L'amour est un thème récurrent dans votre œuvre. Que représente ce sentiment pour vous ?
J’ai l’impression de passer mon bac de philo ! (rires) Ce que je peux déjà dire c’est que ça ne facilite pas la vie. Je pense que c’est quelque chose dont on fait croire que tu as besoin. On vit dans une société qui dit que pour être complet tu as besoin d’une moitié. C’est trop consensuel. Il y a pleins de formes d’amour. C’est une grande question que je me pose, mais je n’ai pas la réponse pour l’instant.
Votre dernier amour musical ?
Mon dernier amour musical, comme tout le monde, c’est le groupe Wet Leg. Il y a un autre de Los Angeles qui s’appelle Los Bitchos, vraiment super. Un autre groupe de filles, mon coup de cœur de 2022 : Automatic. Tout est génial, il faut vraiment les écouter !
"[La musique] c’est l’art le plus noble."
J’aimerais revenir sur votre musique, mais à travers la personne que vous êtes, pas uniquement l’artiste. Je pense à Girls and Boys (Blur) et Pink Matter (Franck Ocean). Que vous évoquent ces titres ?
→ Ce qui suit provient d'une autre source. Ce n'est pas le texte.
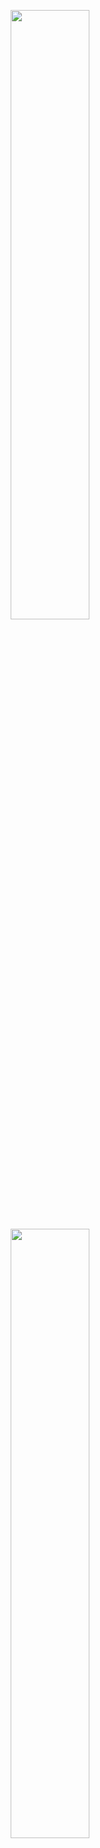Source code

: <p align="center">
<img width="50%"  src="https://github-readme-stats.vercel.app/api/top-langs/?username=ZTar-AT" />
<img width="50%"  src="https://github-readme-stats.vercel.app/api?username=ZTar-AT&show_icons=true" />
</p>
J’ai écrit une chanson qui s’appelle Franck par rapport à lui justement. Au-delà du fait que c’est l'un des premiers artistes hip-hop à assumer ouvertement son homosexualité, j'aime ses textes. Il aborde des thèmes, des sujets et des questions rarement évoqués et ça fait du bien. C’est plaisant d’entendre des propos plus introspectifs plutôt que des clichés qui ne durent qu’un temps.
Pour finir, j’aimerais entendre ta réponse sur une question que je me pose chaque fois que j’écoute une chanson. C’est quoi la musique ?
Je pense que c’est l’art le plus noble. Il peut être consommé partout et tout le temps. Quand tu cours, quand tu fais le ménage, quand tu fais l’amour, quand tu conduis, quand tu marches, quand tu nages. La musique est un art qui me sauve, qui me rend heureuse, qui me fait vibrer, que j’aime le plus au monde. C’est une bande son de vie ! C’est plus qu’un art, c’est un sixième sens.